Trump had previously insisted numerous times that the US has the “cleanest air” in the world, but Canada and Scandinavian countries have lower death rates from air pollution, and ozone and particulate pollution worsened in US cities from 2015 to 2019, the American Lung Association found.

On July 8, Trump and his Environmental Protection Agency director tried a new tactic, claiming credit for the decades of air cleanup that started with Richard Nixon’s administration. “My administration has made it a top priority to ensure that America has among the very cleanest air and cleanest water on the planet,” Trump said.

“From 1970 to 2018, U.S. criteria air pollution fell 74 percent, while the economy grew by 275 percent,” EPA director Andrew Wheeler said.

Solar power

The Trump administration dealt a blow to the solar power industry in 2018, putting massive tariffs on solar panels that eliminated thousands of solar installation jobs. Barack Obama had made solar power a priority with a 2011 “Sunshot” program.
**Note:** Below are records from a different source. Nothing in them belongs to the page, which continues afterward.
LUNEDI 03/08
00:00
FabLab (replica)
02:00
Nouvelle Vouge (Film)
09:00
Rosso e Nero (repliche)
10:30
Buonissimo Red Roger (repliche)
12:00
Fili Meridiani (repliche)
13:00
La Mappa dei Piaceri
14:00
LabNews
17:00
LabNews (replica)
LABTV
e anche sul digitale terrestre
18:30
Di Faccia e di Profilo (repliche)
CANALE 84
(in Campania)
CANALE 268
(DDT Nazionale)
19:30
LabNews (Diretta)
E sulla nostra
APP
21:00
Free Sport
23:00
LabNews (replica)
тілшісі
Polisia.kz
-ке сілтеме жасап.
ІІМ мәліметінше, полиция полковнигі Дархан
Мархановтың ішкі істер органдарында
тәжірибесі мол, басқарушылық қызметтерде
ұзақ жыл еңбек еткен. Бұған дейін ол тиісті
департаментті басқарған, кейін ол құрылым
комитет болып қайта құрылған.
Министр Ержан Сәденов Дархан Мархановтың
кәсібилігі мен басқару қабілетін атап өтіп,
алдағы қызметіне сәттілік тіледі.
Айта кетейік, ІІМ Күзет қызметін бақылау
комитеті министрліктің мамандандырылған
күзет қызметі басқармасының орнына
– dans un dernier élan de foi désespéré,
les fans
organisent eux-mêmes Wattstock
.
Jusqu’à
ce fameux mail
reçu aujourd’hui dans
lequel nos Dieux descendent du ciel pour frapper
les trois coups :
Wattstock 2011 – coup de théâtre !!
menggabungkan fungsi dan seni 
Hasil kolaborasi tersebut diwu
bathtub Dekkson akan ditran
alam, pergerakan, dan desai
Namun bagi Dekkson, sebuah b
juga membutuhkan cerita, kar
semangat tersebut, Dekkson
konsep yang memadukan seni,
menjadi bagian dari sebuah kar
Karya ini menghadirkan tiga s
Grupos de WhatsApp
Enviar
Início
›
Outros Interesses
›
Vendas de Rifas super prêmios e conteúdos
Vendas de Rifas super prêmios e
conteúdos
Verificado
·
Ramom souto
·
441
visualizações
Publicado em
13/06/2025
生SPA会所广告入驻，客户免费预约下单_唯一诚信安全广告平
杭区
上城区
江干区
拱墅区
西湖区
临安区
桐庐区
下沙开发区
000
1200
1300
However, Trump said he is “now revising the past administration’s misguided regulations to better protect the environment and to protect our American workers, so importantly.” There’s “a very good place for solar energy,” Trump said. “I’m a believer in solar energy.  It hasn’t fully developed. It’s got a long way to go, but it’s really got a tremendous future.”

As Quartz wrote earlier, even with the Trump tariffs, solar power continues to grow in the US.

Fighting Florida’s red tide

The “red tide” of algae off Florida has left piles of dead fish on once-beautiful coastlines, and devastated businesses. Trump said July 8 he was “straightening it out.”

The opposite is true, scientists and environmentalists say. “He claimed credit for fighting Florida’s toxic algae problem when he’s actually hindered those efforts,” said Brett Hartl, government affairs director at the Center for Biological Diversity. Among other things, the latest Trump budget didn’t allocate enough money to efforts to restore the Everglades and reduce polluted water discharges from Lake Okeechobee, the Center told Quartz. Florida’s leaders, including Republicans, asked for $200 million, but Trump only allocated about $70 million.

Overall, the speech was a “wildly misleading effort to hide the incredible damage he’s doing to our environment,” said Hartl.